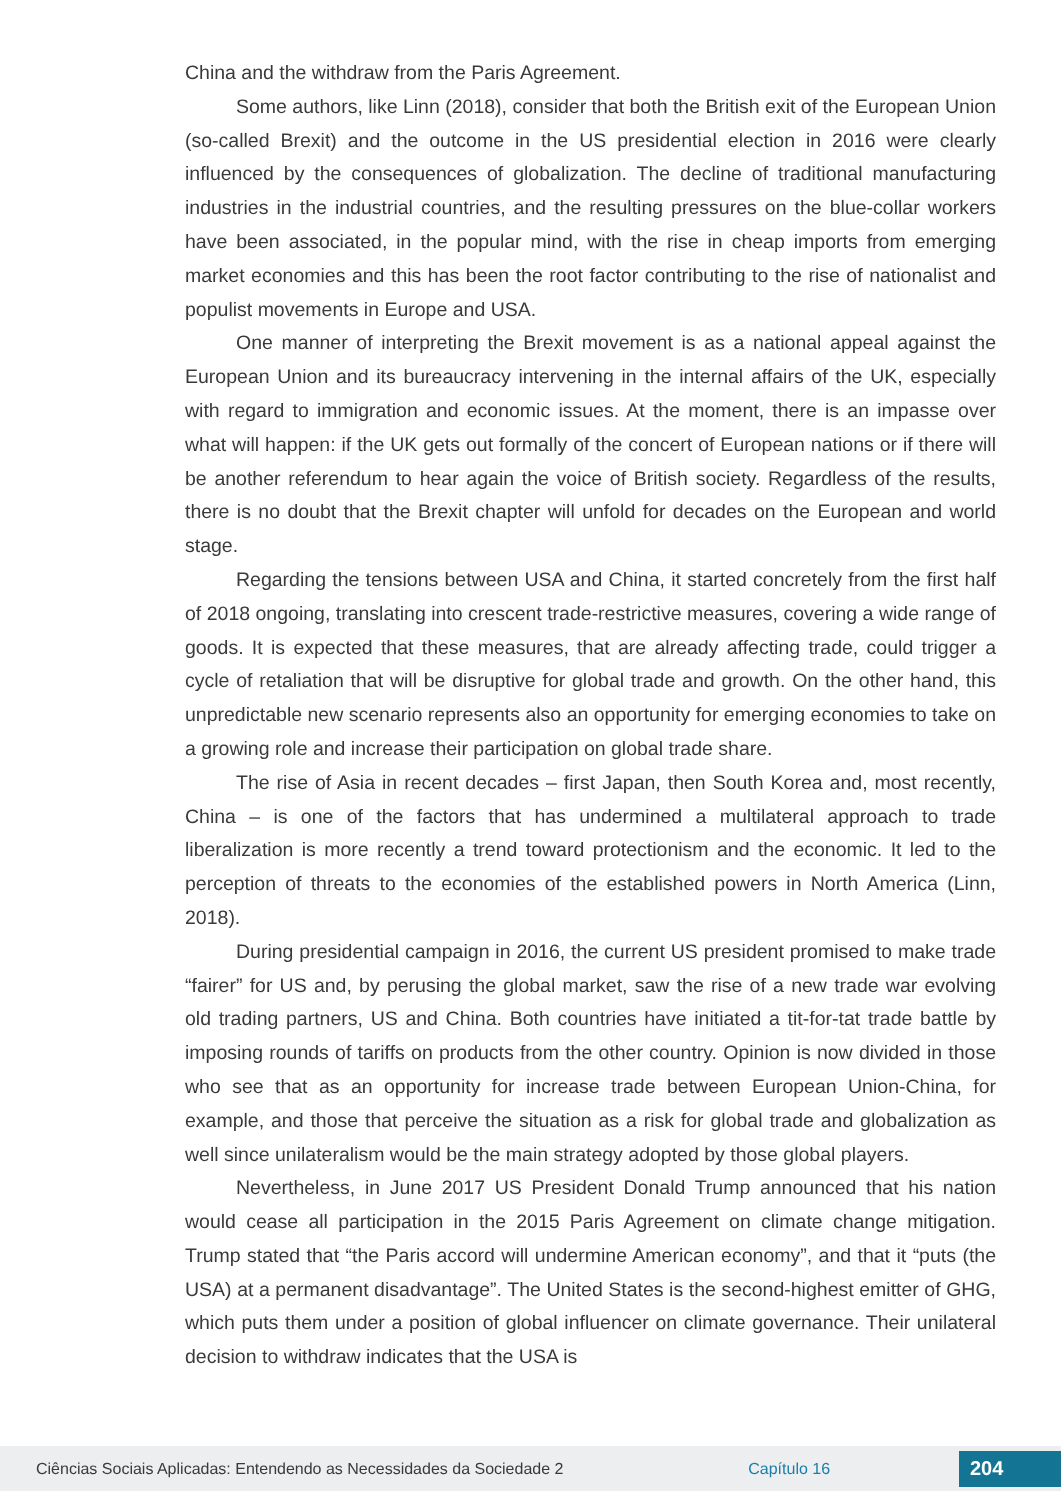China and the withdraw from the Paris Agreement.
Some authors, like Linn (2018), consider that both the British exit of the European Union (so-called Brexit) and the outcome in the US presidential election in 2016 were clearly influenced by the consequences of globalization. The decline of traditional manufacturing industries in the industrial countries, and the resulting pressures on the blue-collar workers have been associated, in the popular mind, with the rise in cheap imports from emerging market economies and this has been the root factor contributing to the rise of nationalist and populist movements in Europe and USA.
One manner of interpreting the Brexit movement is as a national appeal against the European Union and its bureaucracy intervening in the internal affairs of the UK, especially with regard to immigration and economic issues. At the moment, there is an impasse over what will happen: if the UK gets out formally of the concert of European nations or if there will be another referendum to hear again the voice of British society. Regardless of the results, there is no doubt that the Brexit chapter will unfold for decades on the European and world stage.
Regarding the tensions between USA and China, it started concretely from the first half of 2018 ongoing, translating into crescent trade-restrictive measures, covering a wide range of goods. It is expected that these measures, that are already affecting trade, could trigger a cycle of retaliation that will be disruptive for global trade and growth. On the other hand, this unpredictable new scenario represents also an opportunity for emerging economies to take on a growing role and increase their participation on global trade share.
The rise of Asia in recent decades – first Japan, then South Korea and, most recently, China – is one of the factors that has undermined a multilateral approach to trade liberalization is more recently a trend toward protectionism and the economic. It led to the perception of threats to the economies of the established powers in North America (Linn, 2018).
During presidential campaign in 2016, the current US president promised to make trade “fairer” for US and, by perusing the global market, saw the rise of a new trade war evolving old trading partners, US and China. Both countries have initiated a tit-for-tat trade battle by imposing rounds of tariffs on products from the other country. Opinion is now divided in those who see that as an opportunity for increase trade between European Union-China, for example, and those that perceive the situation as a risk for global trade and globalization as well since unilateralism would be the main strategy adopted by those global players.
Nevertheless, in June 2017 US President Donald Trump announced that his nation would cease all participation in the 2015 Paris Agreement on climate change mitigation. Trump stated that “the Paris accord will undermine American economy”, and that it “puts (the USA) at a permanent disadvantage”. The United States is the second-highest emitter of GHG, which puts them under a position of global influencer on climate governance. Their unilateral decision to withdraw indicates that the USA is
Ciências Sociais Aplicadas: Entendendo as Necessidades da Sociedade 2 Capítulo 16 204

# [YOUR TASK]
Each line of the data above needs to be retyped as it is, without any picture.

# [YOUR SOLUTION]
China and the withdraw from the Paris Agreement.
Some authors, like Linn (2018), consider that both the British exit of the European Union (so-called Brexit) and the outcome in the US presidential election in 2016 were clearly influenced by the consequences of globalization. The decline of traditional manufacturing industries in the industrial countries, and the resulting pressures on the blue-collar workers have been associated, in the popular mind, with the rise in cheap imports from emerging market economies and this has been the root factor contributing to the rise of nationalist and populist movements in Europe and USA.
One manner of interpreting the Brexit movement is as a national appeal against the European Union and its bureaucracy intervening in the internal affairs of the UK, especially with regard to immigration and economic issues. At the moment, there is an impasse over what will happen: if the UK gets out formally of the concert of European nations or if there will be another referendum to hear again the voice of British society. Regardless of the results, there is no doubt that the Brexit chapter will unfold for decades on the European and world stage.
Regarding the tensions between USA and China, it started concretely from the first half of 2018 ongoing, translating into crescent trade-restrictive measures, covering a wide range of goods. It is expected that these measures, that are already affecting trade, could trigger a cycle of retaliation that will be disruptive for global trade and growth. On the other hand, this unpredictable new scenario represents also an opportunity for emerging economies to take on a growing role and increase their participation on global trade share.
The rise of Asia in recent decades – first Japan, then South Korea and, most recently, China – is one of the factors that has undermined a multilateral approach to trade liberalization is more recently a trend toward protectionism and the economic. It led to the perception of threats to the economies of the established powers in North America (Linn, 2018).
During presidential campaign in 2016, the current US president promised to make trade “fairer” for US and, by perusing the global market, saw the rise of a new trade war evolving old trading partners, US and China. Both countries have initiated a tit-for-tat trade battle by imposing rounds of tariffs on products from the other country. Opinion is now divided in those who see that as an opportunity for increase trade between European Union-China, for example, and those that perceive the situation as a risk for global trade and globalization as well since unilateralism would be the main strategy adopted by those global players.
Nevertheless, in June 2017 US President Donald Trump announced that his nation would cease all participation in the 2015 Paris Agreement on climate change mitigation. Trump stated that “the Paris accord will undermine American economy”, and that it “puts (the USA) at a permanent disadvantage”. The United States is the second-highest emitter of GHG, which puts them under a position of global influencer on climate governance. Their unilateral decision to withdraw indicates that the USA is
Ciências Sociais Aplicadas: Entendendo as Necessidades da Sociedade 2 Capítulo 16 204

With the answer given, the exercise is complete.